ARTICLE 4.
REPRESENTATIONS, WARRANTIES AND ACKNOWLEDGEMENTS OF EACH
SELLER
In connection with and as an inducement to the Company to enter into this Agreement, each Seller represents and warrants to the Company that, as of the Closing Date:
4.1. No Conflicts. The execution and delivery of this Agreement does not, and the performance by such Seller of such Seller’s obligations under this Agreement and the consummation of the transactions contemplated hereby do not and will not, conflict with or result in a violation or breach of any term or provision of any contract, law, order, permit, statute, rule, or regulation applicable to such Seller.
4.2. Title to the Shares. Immediately prior to the Closing Date, such Seller has good title to, the right to possession of, interest (legal and beneficial) in, and the right to sell such Seller’s Redeemed Shares as listed on Exhibit A and that, such Redeemed Shares shall be transferred, on the Closing Date, to the Company free and clear of any pledge, lien, security interest, encumbrance, equitable interest or other restrictions or potentially adverse claim of any kind or nature.

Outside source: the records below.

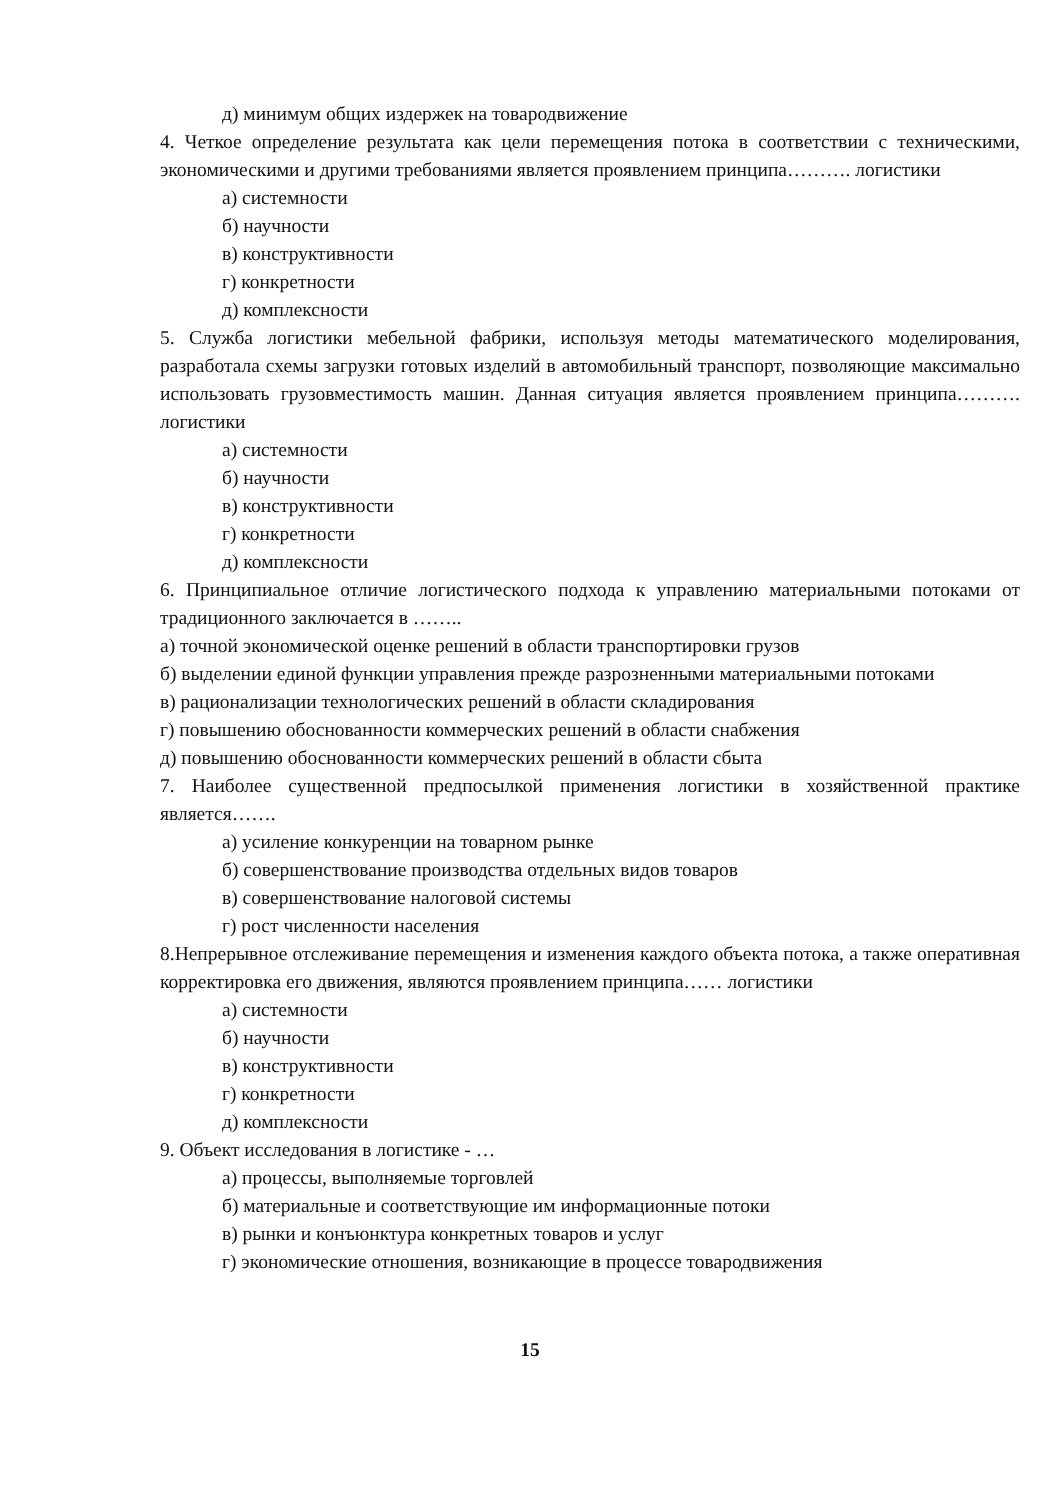д) минимум общих издержек на товародвижение
4. Четкое определение результата как цели перемещения потока в соответствии с техническими, экономическими и другими требованиями является проявлением принципа………. логистики
а) системности
б) научности
в) конструктивности
г) конкретности
д) комплексности
5. Служба логистики мебельной фабрики, используя методы математического моделирования, разработала схемы загрузки готовых изделий в автомобильный транспорт, позволяющие максимально использовать грузовместимость машин. Данная ситуация является проявлением принципа………. логистики
а) системности
б) научности
в) конструктивности
г) конкретности
д) комплексности
6. Принципиальное отличие логистического подхода к управлению материальными потоками от традиционного заключается в ……..
а) точной экономической оценке решений в области транспортировки грузов
б) выделении единой функции управления прежде разрозненными материальными потоками
в) рационализации технологических решений в области складирования
г) повышению обоснованности коммерческих решений в области снабжения
д) повышению обоснованности коммерческих решений в области сбыта
7. Наиболее существенной предпосылкой применения логистики в хозяйственной практике является…….
а) усиление конкуренции на товарном рынке
б) совершенствование производства отдельных видов товаров
в) совершенствование налоговой системы
г) рост численности населения
8.Непрерывное отслеживание перемещения и изменения каждого объекта потока, а также оперативная корректировка его движения, являются проявлением принципа…… логистики
а) системности
б) научности
в) конструктивности
г) конкретности
д) комплексности
9. Объект исследования в логистике - …
а) процессы, выполняемые торговлей
б) материальные и соответствующие им информационные потоки
в) рынки и конъюнктура конкретных товаров и услуг
г) экономические отношения, возникающие в процессе товародвижения
15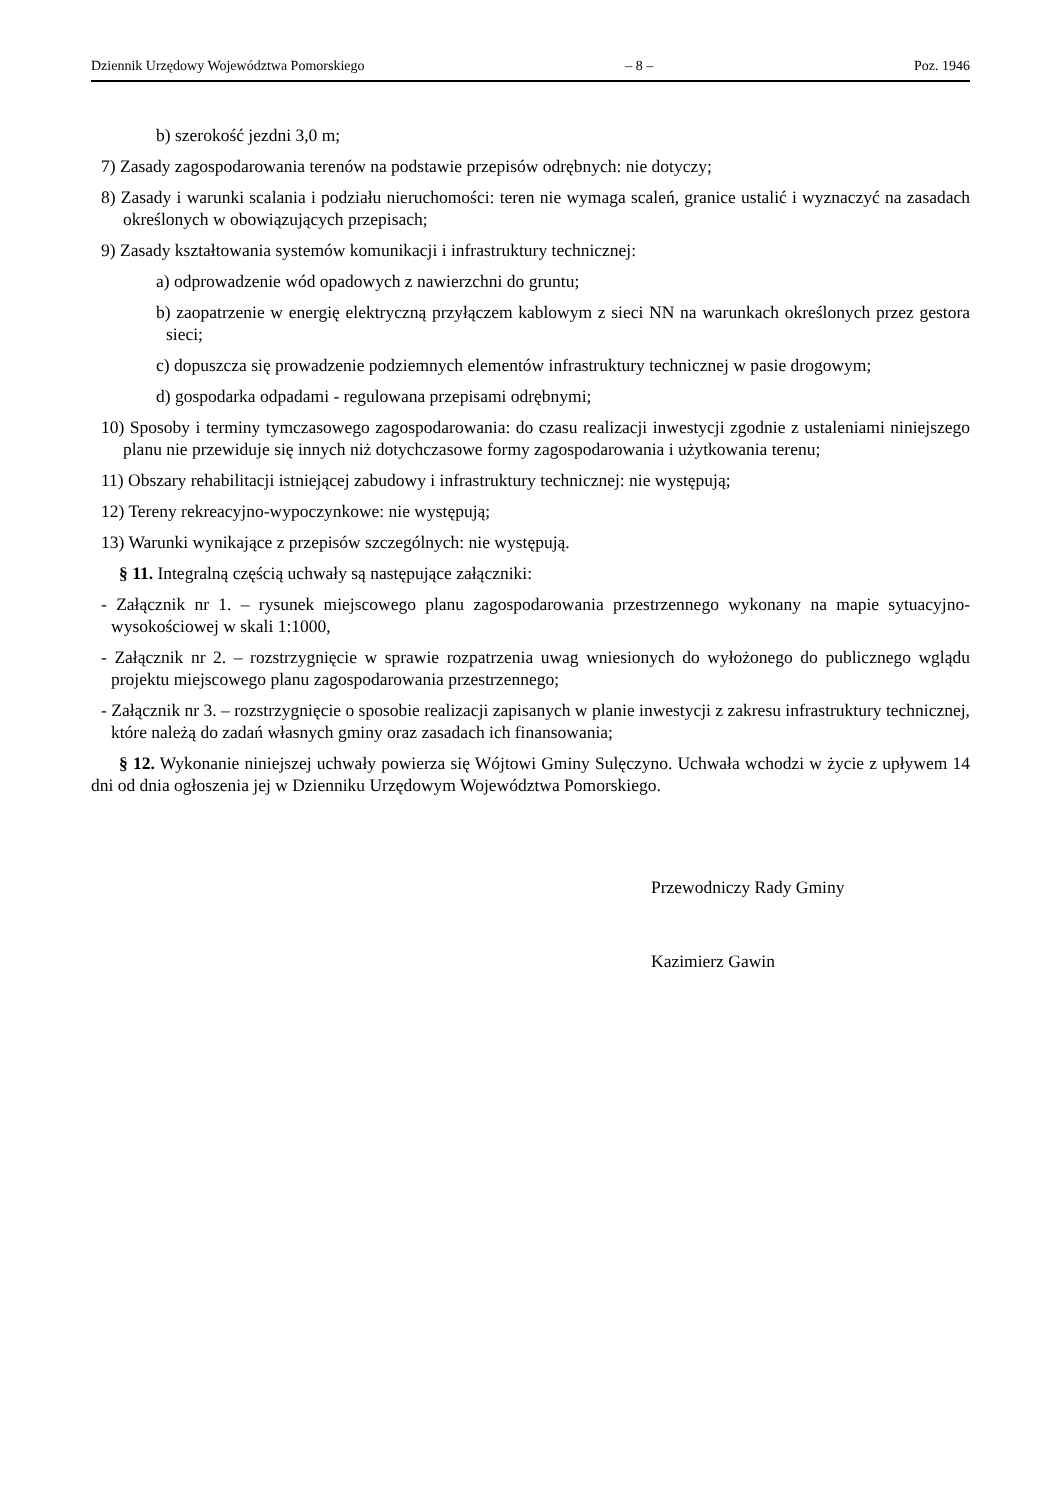Dziennik Urzędowy Województwa Pomorskiego – 8 – Poz. 1946
b) szerokość jezdni 3,0 m;
7) Zasady zagospodarowania terenów na podstawie przepisów odrębnych: nie dotyczy;
8) Zasady i warunki scalania i podziału nieruchomości: teren nie wymaga scaleń, granice ustalić i wyznaczyć na zasadach określonych w obowiązujących przepisach;
9) Zasady kształtowania systemów komunikacji i infrastruktury technicznej:
a) odprowadzenie wód opadowych z nawierzchni do gruntu;
b) zaopatrzenie w energię elektryczną przyłączem kablowym z sieci NN na warunkach określonych przez gestora sieci;
c) dopuszcza się prowadzenie podziemnych elementów infrastruktury technicznej w pasie drogowym;
d) gospodarka odpadami - regulowana przepisami odrębnymi;
10) Sposoby i terminy tymczasowego zagospodarowania: do czasu realizacji inwestycji zgodnie z ustaleniami niniejszego planu nie przewiduje się innych niż dotychczasowe formy zagospodarowania i użytkowania terenu;
11) Obszary rehabilitacji istniejącej zabudowy i infrastruktury technicznej: nie występują;
12) Tereny rekreacyjno-wypoczynkowe: nie występują;
13) Warunki wynikające z przepisów szczególnych: nie występują.
§ 11. Integralną częścią uchwały są następujące załączniki:
- Załącznik nr 1. – rysunek miejscowego planu zagospodarowania przestrzennego wykonany na mapie sytuacyjno-wysokościowej w skali 1:1000,
- Załącznik nr 2. – rozstrzygnięcie w sprawie rozpatrzenia uwag wniesionych do wyłożonego do publicznego wglądu projektu miejscowego planu zagospodarowania przestrzennego;
- Załącznik nr 3. – rozstrzygnięcie o sposobie realizacji zapisanych w planie inwestycji z zakresu infrastruktury technicznej, które należą do zadań własnych gminy oraz zasadach ich finansowania;
§ 12. Wykonanie niniejszej uchwały powierza się Wójtowi Gminy Sulęczyno. Uchwała wchodzi w życie z upływem 14 dni od dnia ogłoszenia jej w Dzienniku Urzędowym Województwa Pomorskiego.
Przewodniczy Rady Gminy
Kazimierz Gawin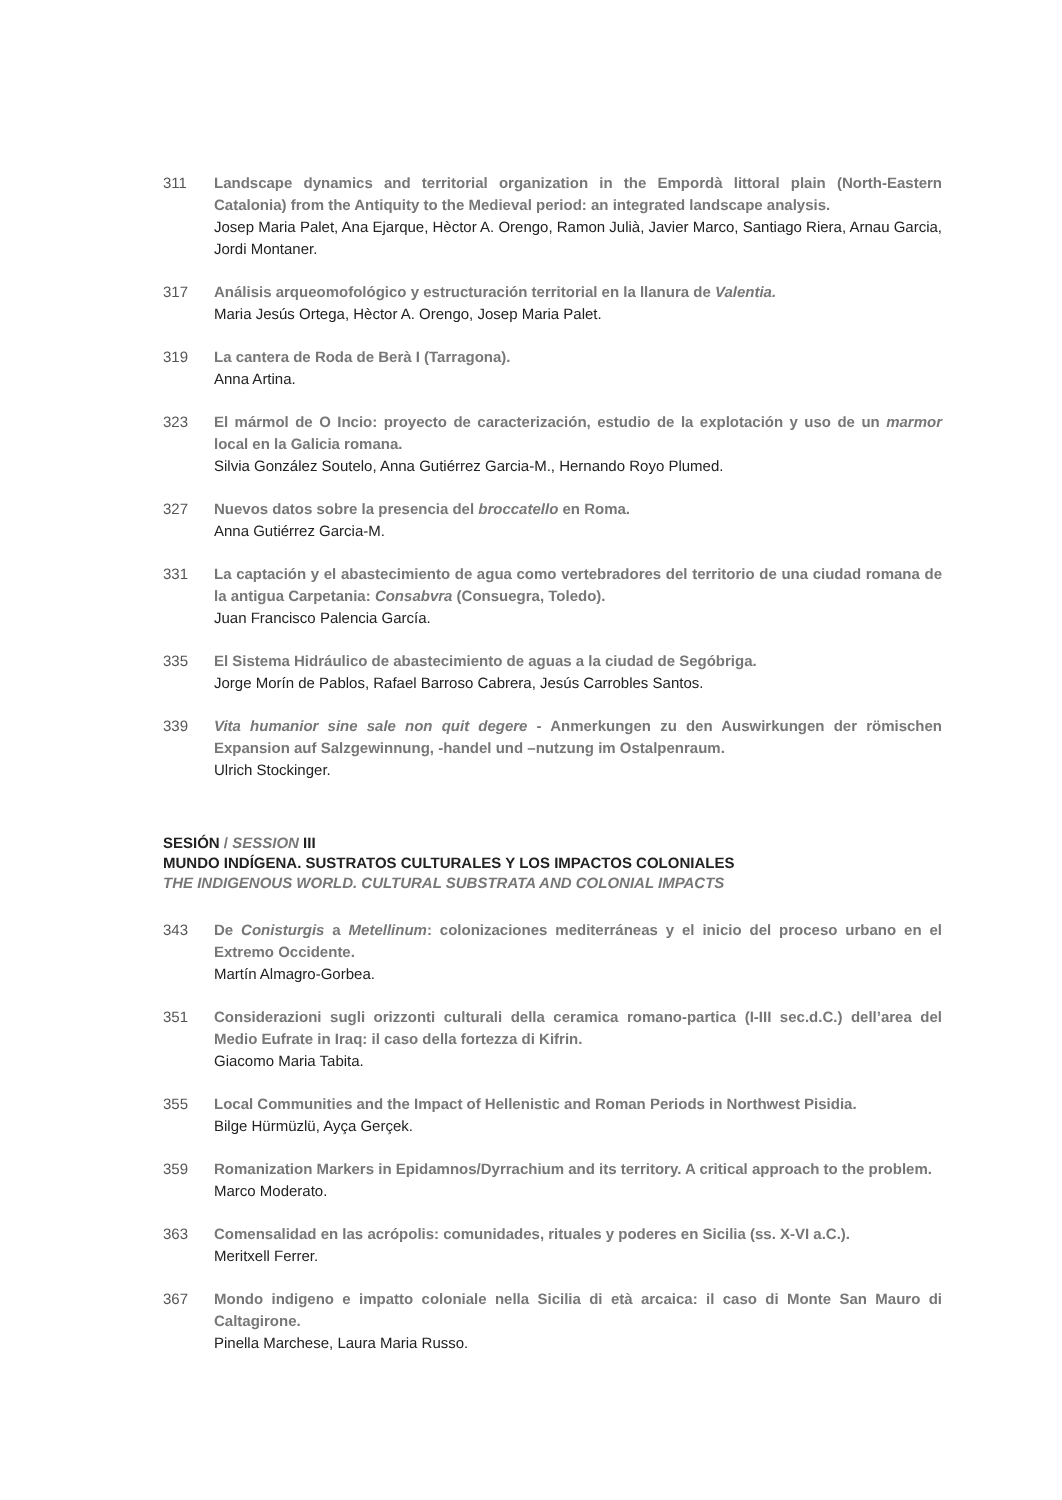311 Landscape dynamics and territorial organization in the Empordà littoral plain (North-Eastern Catalonia) from the Antiquity to the Medieval period: an integrated landscape analysis.
Josep Maria Palet, Ana Ejarque, Hèctor A. Orengo, Ramon Julià, Javier Marco, Santiago Riera, Arnau Garcia, Jordi Montaner.
317 Análisis arqueomofológico y estructuración territorial en la llanura de Valentia.
Maria Jesús Ortega, Hèctor A. Orengo, Josep Maria Palet.
319 La cantera de Roda de Berà I (Tarragona).
Anna Artina.
323 El mármol de O Incio: proyecto de caracterización, estudio de la explotación y uso de un marmor local en la Galicia romana.
Silvia González Soutelo, Anna Gutiérrez Garcia-M., Hernando Royo Plumed.
327 Nuevos datos sobre la presencia del broccatello en Roma.
Anna Gutiérrez Garcia-M.
331 La captación y el abastecimiento de agua como vertebradores del territorio de una ciudad romana de la antigua Carpetania: Consabvra (Consuegra, Toledo).
Juan Francisco Palencia García.
335 El Sistema Hidráulico de abastecimiento de aguas a la ciudad de Segóbriga.
Jorge Morín de Pablos, Rafael Barroso Cabrera, Jesús Carrobles Santos.
339 Vita humanior sine sale non quit degere - Anmerkungen zu den Auswirkungen der römischen Expansion auf Salzgewinnung, -handel und –nutzung im Ostalpenraum.
Ulrich Stockinger.
SESIÓN / SESSION III
MUNDO INDÍGENA. SUSTRATOS CULTURALES Y LOS IMPACTOS COLONIALES
THE INDIGENOUS WORLD. CULTURAL SUBSTRATA AND COLONIAL IMPACTS
343 De Conisturgis a Metellinum: colonizaciones mediterráneas y el inicio del proceso urbano en el Extremo Occidente.
Martín Almagro-Gorbea.
351 Considerazioni sugli orizzonti culturali della ceramica romano-partica (I-III sec.d.C.) dell’area del Medio Eufrate in Iraq: il caso della fortezza di Kifrin.
Giacomo Maria Tabita.
355 Local Communities and the Impact of Hellenistic and Roman Periods in Northwest Pisidia.
Bilge Hürmüzlü, Ayça Gerçek.
359 Romanization Markers in Epidamnos/Dyrrachium and its territory. A critical approach to the problem.
Marco Moderato.
363 Comensalidad en las acrópolis: comunidades, rituales y poderes en Sicilia (ss. X-VI a.C.).
Meritxell Ferrer.
367 Mondo indigeno e impatto coloniale nella Sicilia di età arcaica: il caso di Monte San Mauro di Caltagirone.
Pinella Marchese, Laura Maria Russo.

4.3. Third-Party Consents. With respect to such Seller, no consent, approval, authorization and order from any third parties are required for the execution and delivery of this Agreement or to carry out the transactions contemplated by this Agreement.
4.4. Authority. Such Seller has full legal right, power and authority to enter into and perform such Seller’s obligations under this Agreement and to transfer the Redeemed Shares under this Agreement.
4.5. Sophisticated Seller. Such Seller (a) is a sophisticated individual or entity familiar with transactions similar to those contemplated by this Agreement, (b) has adequate information concerning the business and financial condition of the Company to make an informed decision regarding the sale of the Redeemed Shares, (c) has independently and without reliance upon the Company, and based on such information and the advice of such advisors as such Seller has deemed appropriate, made its own analysis and decision to enter into this Agreement. Such Seller acknowledges that neither the Company nor its affiliates is acting as a fiduciary or financial or investment adviser to such Seller, and has not given Seller any investment advice, opinion or other information on whether the sale of the Redeemed Shares is prudent. Such Seller acknowledges that (i) the Company currently may have, and later may come into possession of, information with respect to the Company that is not known to such Seller and that may be material to a decision to sell the Redeemed Shares (“Seller Excluded Information”), (ii) such Seller has determined to sell the Redeemed Shares notwithstanding its lack of knowledge of Seller Excluded Information and (iii) the Company shall have no liability to such Seller, and such Seller waives and releases any claims that it might have against the Company whether under applicable securities laws or otherwise, with respect to the nondisclosure of Seller Excluded Information in connection with the sale of the Redeemed Shares and the transactions contemplated by this Agreement. Such Seller understands that the Company will rely on the accuracy and truth of the foregoing representations, and such Seller hereby consents to such reliance.
4.6. Enforceability. This Agreement constitutes the legally valid and binding obligation of such Seller, enforceable against such Seller in accordance with its terms, except as may be limited by bankruptcy, insolvency, organization, moratorium or similar laws relating to or affecting creditors’ rights generally (including, without limitation, fraudulent conveyance laws) and by general principles of equity, including, without limitation, concepts of materiality, reasonableness, good faith and fair dealing and the possible unavailability of specific performance or injunctive relief, regardless of whether considered in a proceeding in equity or at law.